Syria Agrees to U.N. Probe of Chemical Attacks

DAMASCUS, Syria (AP) -

Top Lawmakers Call for Military Response

Syria reached an agreement with the United Nations on Sunday to allow a U.N. team of experts to visit the site of alleged chemical weapons’ attacks last week outside Damascus, state media said.

In a statement read on state media, the presenter said the Syrian government and the U.N. are working to set the date and time of the visit to the agreed upon locations near the capital purportedly hit by chemical agents on Aug. 22. The alleged chemical attack that activists say killed hundreds of civilians in rebel-held areas around Damascus took place on Wednesday, Aug. 21.

The Associated Press asked the Foreign Ministry about the discrepancy in the dates. The ministry replied that the statement was correct.

Syrian media said the deal was struck during a meeting between Foreign Minister Walid al-Moallem and U.N. disarmament chief Angela Kane.
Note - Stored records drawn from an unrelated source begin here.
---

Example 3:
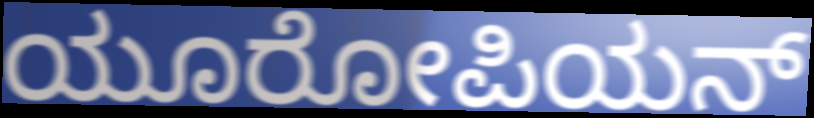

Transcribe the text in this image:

ಯೂರೋಪಿಯನ್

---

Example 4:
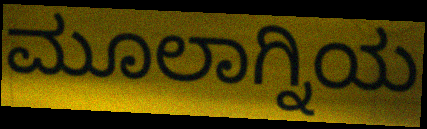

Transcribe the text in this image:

ಮೂಲಾಗ್ನಿಯ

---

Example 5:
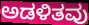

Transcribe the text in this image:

ಅಡಳಿತವು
The U.S., Britain, France and Russia have called on both the Syrian government and the rebels trying to overthrow President Bashar Assad’s regime to cooperate with the U.N. and facilitate an investigation into the purported use of chemical arms last week in the suburbs of Damascus.
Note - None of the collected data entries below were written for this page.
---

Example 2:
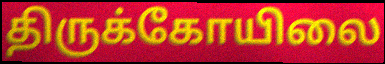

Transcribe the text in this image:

திருக்கோயிலை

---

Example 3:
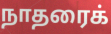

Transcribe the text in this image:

நாதரைக்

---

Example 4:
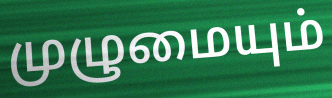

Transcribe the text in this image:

முழுமையும்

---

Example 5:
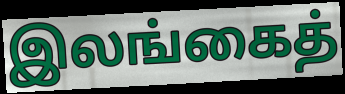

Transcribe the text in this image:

இலங்கைத்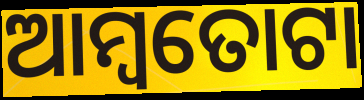
ଆମ୍ବତୋଟା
Confirming whether chemical weapons were indeed used last week carries enormous stakes, and could play a huge role in determining the future course of the conflict. The purported use of toxic gas on the rebel-held suburbs on Wednesday has renewed debate about the possible use of outside force in Syria’s civil war.

France has said that if an independent investigation confirms that chemical weapons were indeed employed, then military force could be used in Syria.
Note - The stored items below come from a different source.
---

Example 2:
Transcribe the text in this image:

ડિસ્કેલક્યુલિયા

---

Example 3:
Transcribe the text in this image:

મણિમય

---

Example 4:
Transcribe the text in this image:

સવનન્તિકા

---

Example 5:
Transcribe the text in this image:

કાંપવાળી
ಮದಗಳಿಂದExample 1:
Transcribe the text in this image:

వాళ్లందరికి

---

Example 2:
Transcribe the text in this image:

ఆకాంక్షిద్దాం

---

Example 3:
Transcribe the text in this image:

Meanwhile, in a Sunday Fox News broadcast, two top U.S. lawmakers are calling for an immediate military response to Syria’s suspected chemical weapons attack.

Republican Sen. Bob Corker is calling for the U.S. to respond in a “surgical and proportional way, something that gets their attention.” The Tennessee lawmaker says such a response should not involve U.S. troops on the ground, however.

Democrat Rep. Eliot Engel of New York says the U.S. must respond “quickly,” together with NATO allies, possibly using cruise missile strikes, as the U.S. and NATO did in Libya.

A senior administration official said Sunday there is “very little doubt” a chemical weapon was used, but added the president had not yet decided how to respond.